# DOCUMENT PASSAGE
◆ ◆ ◆ ◆ ◆ ◆ ◆

The thermogravimetric analysis was performed on the obtained complex in static air (Figure 3). The recorded curve can be divided in four parts. In the first part, a 4.3% weight loss was observed until 150 °C, which can be due to water molecules existing in the complex, confirmed by infrared spectroscopy studies reported above. In the second and third parts, two strongly and rapid exothermic losses occurs between 150 and 350 °C corresponding to the decomposition of the complex and to a weight loss of 41.1%. In the fourth and last part, the curve shows a small and final loss between 350 and 450 °C with a mass loss of 2.2%. A similar loss in the same range was also obtained in the previous study of bismuth oxalate complex that can be attributed to OH group [39]. By compiling the results obtained by FTIR, TGA and the possible oxidation degree of nickel and molybdenum, a formula of the oxalate complex can be suggested as (NH3)(NH4)NiMoO(C2O4)2(OH)·H2O. The total weight loss observed is of 47.6% in comparison with the theoretical value of 47.5% for the suggested formula. The temperature of 500 °C was chosen to obtain the nickel molybdate by the calcination of the complex in static air.

3.2. Nickel Molybdate Characterization

3.2.1. X-ray Diffraction

The powder obtained after the calcination of the complex at 500 °C was analyzed by the X-ray diffraction technique (XRD) and the recorded pattern is presented in Figure 4. The XRD pattern is indexed in accordance with JCPDS file # 31-0902, which corresponds to the monoclinic phase α-NiMoO4 that crystallizes in the space group C2/m (12) with the parameters a = 9.592 Ǻ, b = 8.755 Ǻ, and c = 7.655 Ǻ and β = 114.24°.
The intense peak located at 2ϴ = 14.8° (110) which corresponds to the highest d spacing was chosen to calculate the crystallites size DXRD, that was found to be of 18 nm.

◆ ◆ ◆ ◆ ◆ ◆ ◆

# DATA EXTRACT
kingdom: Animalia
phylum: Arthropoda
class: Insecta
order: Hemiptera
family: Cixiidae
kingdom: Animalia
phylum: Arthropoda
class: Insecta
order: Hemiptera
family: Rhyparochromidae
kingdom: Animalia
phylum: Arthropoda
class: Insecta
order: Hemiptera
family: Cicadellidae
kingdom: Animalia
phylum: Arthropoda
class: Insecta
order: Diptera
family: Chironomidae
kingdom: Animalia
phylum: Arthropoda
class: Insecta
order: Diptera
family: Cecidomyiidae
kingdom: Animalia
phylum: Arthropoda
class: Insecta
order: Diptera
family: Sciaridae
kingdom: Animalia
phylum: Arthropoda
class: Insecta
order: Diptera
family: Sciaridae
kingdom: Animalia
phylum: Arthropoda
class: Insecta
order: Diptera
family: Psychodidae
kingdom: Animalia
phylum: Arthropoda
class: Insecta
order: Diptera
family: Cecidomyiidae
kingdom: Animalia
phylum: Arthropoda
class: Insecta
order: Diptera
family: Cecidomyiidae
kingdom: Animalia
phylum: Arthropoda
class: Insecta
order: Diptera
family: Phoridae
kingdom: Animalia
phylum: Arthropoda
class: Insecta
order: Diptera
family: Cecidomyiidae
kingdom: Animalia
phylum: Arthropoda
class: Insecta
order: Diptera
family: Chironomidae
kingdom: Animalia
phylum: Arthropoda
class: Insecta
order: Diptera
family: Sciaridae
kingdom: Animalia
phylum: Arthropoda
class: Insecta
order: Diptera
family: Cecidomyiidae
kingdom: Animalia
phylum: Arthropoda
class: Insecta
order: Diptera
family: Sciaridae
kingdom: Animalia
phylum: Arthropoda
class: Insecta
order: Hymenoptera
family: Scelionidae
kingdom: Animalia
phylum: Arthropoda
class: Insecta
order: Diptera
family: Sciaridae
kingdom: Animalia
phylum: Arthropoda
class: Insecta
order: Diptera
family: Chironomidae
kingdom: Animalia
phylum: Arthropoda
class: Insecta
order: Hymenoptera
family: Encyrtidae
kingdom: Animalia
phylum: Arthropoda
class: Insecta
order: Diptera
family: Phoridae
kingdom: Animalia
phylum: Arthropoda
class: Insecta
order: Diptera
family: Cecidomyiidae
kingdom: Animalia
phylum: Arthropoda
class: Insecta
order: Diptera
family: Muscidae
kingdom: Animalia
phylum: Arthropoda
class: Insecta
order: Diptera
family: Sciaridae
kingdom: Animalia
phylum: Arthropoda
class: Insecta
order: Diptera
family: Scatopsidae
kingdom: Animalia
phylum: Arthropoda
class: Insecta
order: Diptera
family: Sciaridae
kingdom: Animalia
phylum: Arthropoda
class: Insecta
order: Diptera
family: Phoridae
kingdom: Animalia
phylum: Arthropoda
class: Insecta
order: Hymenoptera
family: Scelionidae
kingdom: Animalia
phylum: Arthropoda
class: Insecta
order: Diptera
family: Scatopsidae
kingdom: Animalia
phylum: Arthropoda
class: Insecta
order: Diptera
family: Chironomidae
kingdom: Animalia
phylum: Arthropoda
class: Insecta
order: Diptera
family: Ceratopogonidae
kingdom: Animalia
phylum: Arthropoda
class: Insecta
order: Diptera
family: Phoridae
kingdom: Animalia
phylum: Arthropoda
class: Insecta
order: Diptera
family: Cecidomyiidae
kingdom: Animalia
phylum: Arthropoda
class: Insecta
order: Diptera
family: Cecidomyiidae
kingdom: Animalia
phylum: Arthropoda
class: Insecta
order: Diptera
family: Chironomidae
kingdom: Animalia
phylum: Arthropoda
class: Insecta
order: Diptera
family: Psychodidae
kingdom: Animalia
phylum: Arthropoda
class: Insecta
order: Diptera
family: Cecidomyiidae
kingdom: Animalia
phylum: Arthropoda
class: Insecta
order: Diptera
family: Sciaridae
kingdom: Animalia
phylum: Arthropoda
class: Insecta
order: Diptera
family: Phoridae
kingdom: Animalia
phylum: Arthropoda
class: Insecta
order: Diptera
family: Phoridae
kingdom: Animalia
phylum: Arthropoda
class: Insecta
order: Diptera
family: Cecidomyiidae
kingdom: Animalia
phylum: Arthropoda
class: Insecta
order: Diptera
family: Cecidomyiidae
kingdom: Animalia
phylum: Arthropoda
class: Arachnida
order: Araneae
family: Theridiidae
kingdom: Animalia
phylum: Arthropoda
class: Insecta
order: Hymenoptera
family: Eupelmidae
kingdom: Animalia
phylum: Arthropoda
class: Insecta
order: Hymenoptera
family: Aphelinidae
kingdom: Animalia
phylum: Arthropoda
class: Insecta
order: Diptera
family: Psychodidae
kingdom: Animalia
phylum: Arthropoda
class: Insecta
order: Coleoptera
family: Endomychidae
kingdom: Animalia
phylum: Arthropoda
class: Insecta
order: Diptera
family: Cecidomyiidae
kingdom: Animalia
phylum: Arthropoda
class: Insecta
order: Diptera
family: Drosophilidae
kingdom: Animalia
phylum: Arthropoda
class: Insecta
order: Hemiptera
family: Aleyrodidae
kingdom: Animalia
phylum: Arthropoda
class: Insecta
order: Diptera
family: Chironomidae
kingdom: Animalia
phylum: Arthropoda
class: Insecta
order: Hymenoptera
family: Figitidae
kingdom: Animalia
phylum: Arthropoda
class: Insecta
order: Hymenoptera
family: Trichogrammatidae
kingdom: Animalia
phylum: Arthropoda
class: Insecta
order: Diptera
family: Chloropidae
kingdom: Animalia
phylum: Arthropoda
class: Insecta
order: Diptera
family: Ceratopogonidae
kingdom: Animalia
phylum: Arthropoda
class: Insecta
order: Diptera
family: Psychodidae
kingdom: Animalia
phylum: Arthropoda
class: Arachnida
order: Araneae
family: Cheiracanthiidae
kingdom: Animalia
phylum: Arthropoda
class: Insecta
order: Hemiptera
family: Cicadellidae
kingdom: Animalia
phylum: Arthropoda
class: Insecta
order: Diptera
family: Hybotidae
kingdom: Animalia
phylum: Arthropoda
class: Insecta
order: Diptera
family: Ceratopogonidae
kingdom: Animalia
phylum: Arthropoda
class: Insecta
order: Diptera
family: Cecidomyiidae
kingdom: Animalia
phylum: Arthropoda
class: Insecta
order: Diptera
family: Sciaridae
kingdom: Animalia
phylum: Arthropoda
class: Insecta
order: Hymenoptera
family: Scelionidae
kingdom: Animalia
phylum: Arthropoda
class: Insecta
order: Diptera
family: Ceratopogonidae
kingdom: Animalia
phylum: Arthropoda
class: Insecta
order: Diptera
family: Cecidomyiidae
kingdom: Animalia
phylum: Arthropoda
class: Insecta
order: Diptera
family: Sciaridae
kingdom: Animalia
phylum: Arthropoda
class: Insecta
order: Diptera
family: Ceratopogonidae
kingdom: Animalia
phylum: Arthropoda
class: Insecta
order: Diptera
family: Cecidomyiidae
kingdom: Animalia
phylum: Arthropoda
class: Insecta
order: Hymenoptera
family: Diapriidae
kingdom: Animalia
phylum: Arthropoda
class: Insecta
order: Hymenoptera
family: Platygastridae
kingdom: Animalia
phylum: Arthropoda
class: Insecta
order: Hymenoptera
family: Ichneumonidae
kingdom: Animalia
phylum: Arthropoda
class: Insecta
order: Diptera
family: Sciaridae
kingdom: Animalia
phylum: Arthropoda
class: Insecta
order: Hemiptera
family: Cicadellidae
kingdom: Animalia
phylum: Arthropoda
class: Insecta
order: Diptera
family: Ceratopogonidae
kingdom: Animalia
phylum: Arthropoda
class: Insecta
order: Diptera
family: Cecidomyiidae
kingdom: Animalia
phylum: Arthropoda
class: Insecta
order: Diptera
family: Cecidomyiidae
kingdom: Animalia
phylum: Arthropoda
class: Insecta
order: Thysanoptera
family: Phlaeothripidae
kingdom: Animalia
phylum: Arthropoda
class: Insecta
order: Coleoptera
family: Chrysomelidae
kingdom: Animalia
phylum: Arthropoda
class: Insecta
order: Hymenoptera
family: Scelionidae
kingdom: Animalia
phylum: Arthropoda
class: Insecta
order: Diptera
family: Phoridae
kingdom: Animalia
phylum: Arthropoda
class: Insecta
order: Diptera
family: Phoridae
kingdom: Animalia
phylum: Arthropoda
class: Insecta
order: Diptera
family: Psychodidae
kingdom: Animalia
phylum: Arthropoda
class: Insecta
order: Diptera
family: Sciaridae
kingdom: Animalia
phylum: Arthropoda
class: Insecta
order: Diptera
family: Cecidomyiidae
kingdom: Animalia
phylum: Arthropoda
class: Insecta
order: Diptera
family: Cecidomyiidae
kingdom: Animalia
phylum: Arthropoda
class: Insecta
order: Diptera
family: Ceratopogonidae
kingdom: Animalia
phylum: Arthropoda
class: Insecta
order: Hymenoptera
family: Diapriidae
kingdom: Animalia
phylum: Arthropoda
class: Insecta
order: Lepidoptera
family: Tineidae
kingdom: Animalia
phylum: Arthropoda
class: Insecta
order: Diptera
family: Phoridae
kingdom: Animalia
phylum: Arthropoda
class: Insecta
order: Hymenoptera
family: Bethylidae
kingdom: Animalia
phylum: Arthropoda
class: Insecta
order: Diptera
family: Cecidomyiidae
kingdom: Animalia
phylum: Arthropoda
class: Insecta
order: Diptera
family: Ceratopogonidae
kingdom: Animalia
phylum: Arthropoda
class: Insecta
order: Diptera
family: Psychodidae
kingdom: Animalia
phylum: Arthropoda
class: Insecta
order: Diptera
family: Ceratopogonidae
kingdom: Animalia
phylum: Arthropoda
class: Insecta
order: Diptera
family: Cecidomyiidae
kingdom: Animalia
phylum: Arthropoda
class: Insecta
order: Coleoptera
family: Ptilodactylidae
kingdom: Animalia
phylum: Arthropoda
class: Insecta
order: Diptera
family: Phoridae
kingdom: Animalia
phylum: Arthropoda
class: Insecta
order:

◆ ◆ ◆ ◆ ◆ ◆ ◆

# TO-DO LIST
**a.** Reproduce the part of the nickel molybdate passage that opens with the words containing "3.2. Nickel Molybdate" and closes with "β = 114.24°.".
**b.** Summarize the nickel molybdate passage in two sentences.
**c.** Answer these questions from the nickel molybdate passage:
(i) What percentage of weight was lost up to 150 °C?
(ii) Which JCPDS file was the XRD pattern indexed against?
(iii) What crystallite size was calculated from the peak at 2ϴ = 14.8°?
The lines above are separate material from the nickel molybdate passage.

# ANSWERS BY TASK
**a.**
3.2. Nickel Molybdate Characterization

3.2.1. X-ray Diffraction

The powder obtained after the calcination of the complex at 500 °C was analyzed by the X-ray diffraction technique (XRD) and the recorded pattern is presented in Figure 4. The XRD pattern is indexed in accordance with JCPDS file # 31-0902, which corresponds to the monoclinic phase α-NiMoO4 that crystallizes in the space group C2/m (12) with the parameters a = 9.592 Ǻ, b = 8.755 Ǻ, and c = 7.655 Ǻ and β = 114.24°.

**b.** Thermogravimetric analysis of the complex in static air showed a total weight loss of 47.6% over four stages, close to the theoretical 47.5% for the suggested formula (NH3)(NH4)NiMoO(C2O4)2(OH)·H2O. Calcining the complex at 500 °C produced a powder whose XRD pattern matches monoclinic α-NiMoO4, with a calculated crystallite size of 18 nm.

**c.**
(i) 4.3%
(ii) JCPDS file # 31-0902
(iii) 18 nm